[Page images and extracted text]
============

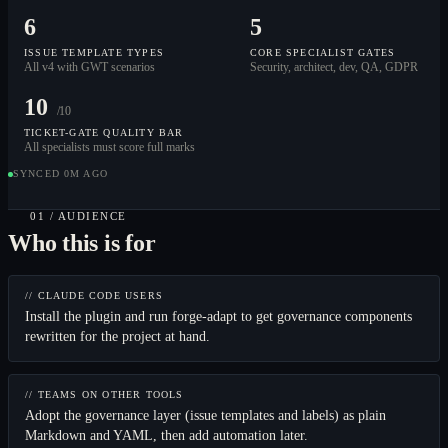
6
5
ISSUE TEMPLATE TYPES
CORE SPECIALIST GATES
All v4 with GWT scenarios
Security, architect, dev, QA, GDPR
10
/10
TICKET-GATE QUALITY BAR
All specialists must score full marks
SYNCED 0M AGO
01 / AUDIENCE
Who this is for
// CLAUDE CODE USERS
Install the plugin and run forge-adapt to get governance components
rewritten for the project at hand.
// TEAMS ON OTHER TOOLS
Adopt the governance layer (issue templates and labels) as plain
Markdown and YAML, then add automation later.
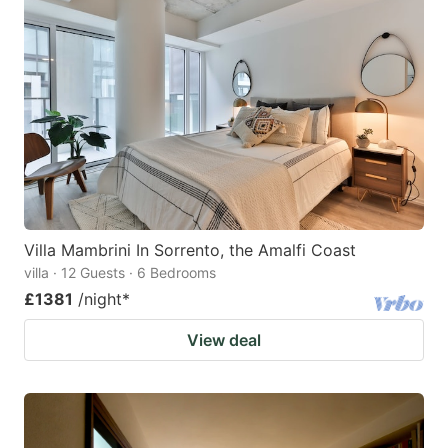
Villa Mambrini In Sorrento, the Amalfi Coast
villa · 12 Guests · 6 Bedrooms
£1381
/night
*
View deal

============

## Job
Your answer must be an exact copy of every entry, with the pictures left out.

## The completed task
6
5
ISSUE TEMPLATE TYPES
CORE SPECIALIST GATES
All v4 with GWT scenarios
Security, architect, dev, QA, GDPR
10
/10
TICKET-GATE QUALITY BAR
All specialists must score full marks
SYNCED 0M AGO
01 / AUDIENCE
Who this is for
// CLAUDE CODE USERS
Install the plugin and run forge-adapt to get governance components
rewritten for the project at hand.
// TEAMS ON OTHER TOOLS
Adopt the governance layer (issue templates and labels) as plain
Markdown and YAML, then add automation later.
Villa Mambrini In Sorrento, the Amalfi Coast
villa · 12 Guests · 6 Bedrooms
£1381
/night
*
View deal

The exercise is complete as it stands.